A councilor from the Soma Clan comes to Sazen to request a favor, but this being the clan that he once belonged to until they betrayed him he refuses – unless he is well paid. The councilor explains that a branch of the clan has broken away and has designs on a shipment of gold that the clan needs to use to curry favor in Edo. Sazen agrees to protect the shipment and goes in search of it and the many men who want to steal it. Unaware of it, Sazen is being followed by Ofuji (Sakuramachi Hiroko), who wants to know what he is up to and to be there in case he needs her, and also by the orphan Chobiyasu and his pack of young friends. Into this unruly mix comes Hagino who has learned that some men in her father’s dojo are among the thieves and wants to stop them before they bring dishonor to her family. She is accompanied by her mild-mannered servant, Gennsuke (Okawa Hashizo) who eventually reveals that there is much more to him than meets the eye. There is a fair amount of swordplay as Sazen constantly challenges and harasses the large group of men who have set out to steal the gold and he slowly kills them a bit at a time. It is all quite enjoyable and becomes fairly engrossing as it goes along.

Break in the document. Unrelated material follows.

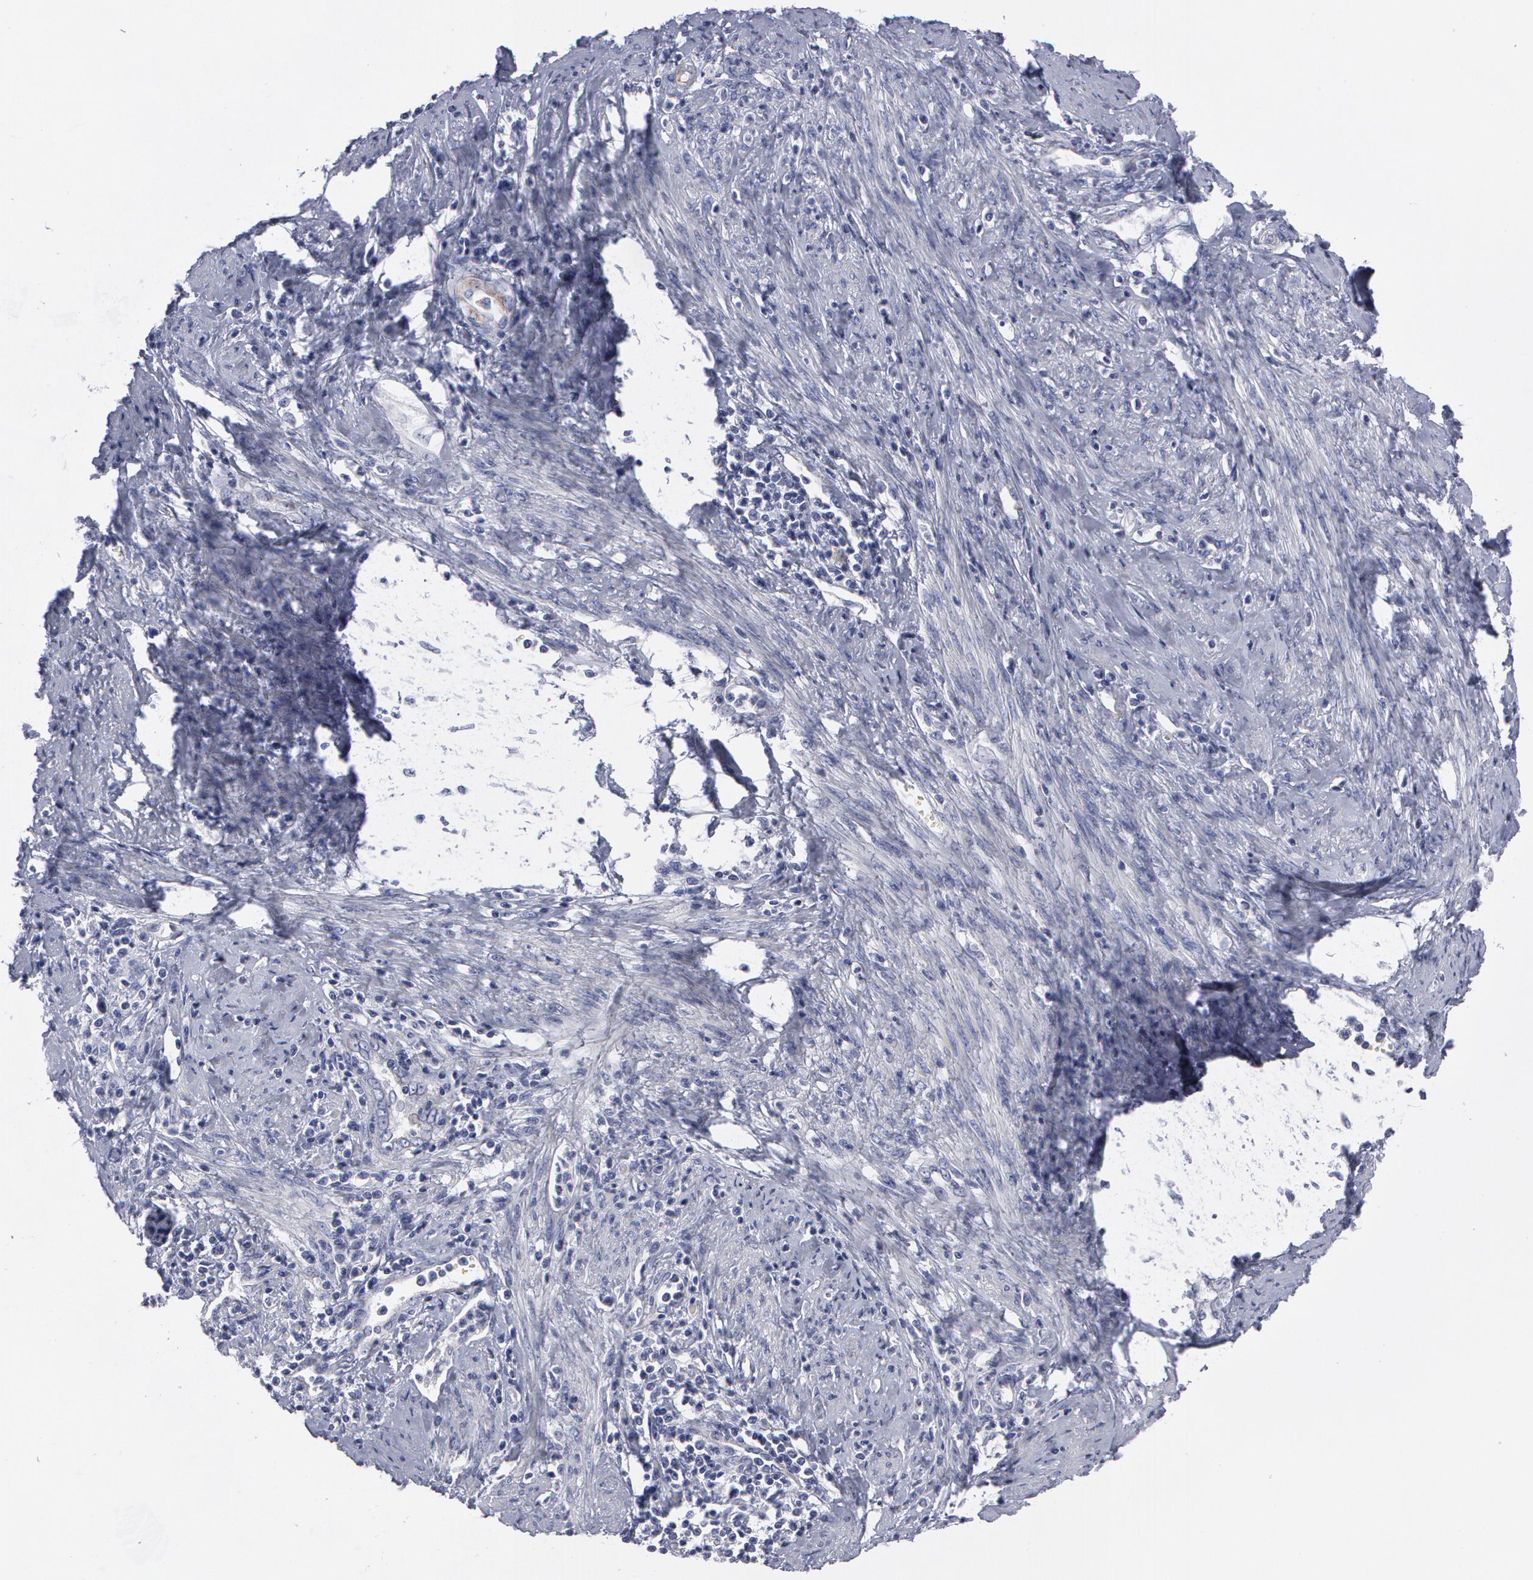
{"staining": {"intensity": "negative", "quantity": "none", "location": "none"}, "tissue": "cervical cancer", "cell_type": "Tumor cells", "image_type": "cancer", "snomed": [{"axis": "morphology", "description": "Normal tissue, NOS"}, {"axis": "morphology", "description": "Adenocarcinoma, NOS"}, {"axis": "topography", "description": "Cervix"}], "caption": "Cervical cancer was stained to show a protein in brown. There is no significant positivity in tumor cells. (DAB immunohistochemistry visualized using brightfield microscopy, high magnification).", "gene": "SMC1B", "patient": {"sex": "female", "age": 34}}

Oka Satomi who plays Hagino made over 150 films in her career. She was born Yamamoto Mieko in 1935 and joined Toei under her stage name in 1955. She quickly became very popular and was referred to as one of “Toei Castles Three Daughters”. Hashizo Okawa was born in 1929 in Tokyo and was actually a kabuki actor for almost twenty years (generally playing female roles) before joining Toei in 1955 and becoming a film actor. He later was to turn to TV and acted in the series "Zenigata Heiji" from 1966 to his death in 1984. He appears in a number of the Sazen films.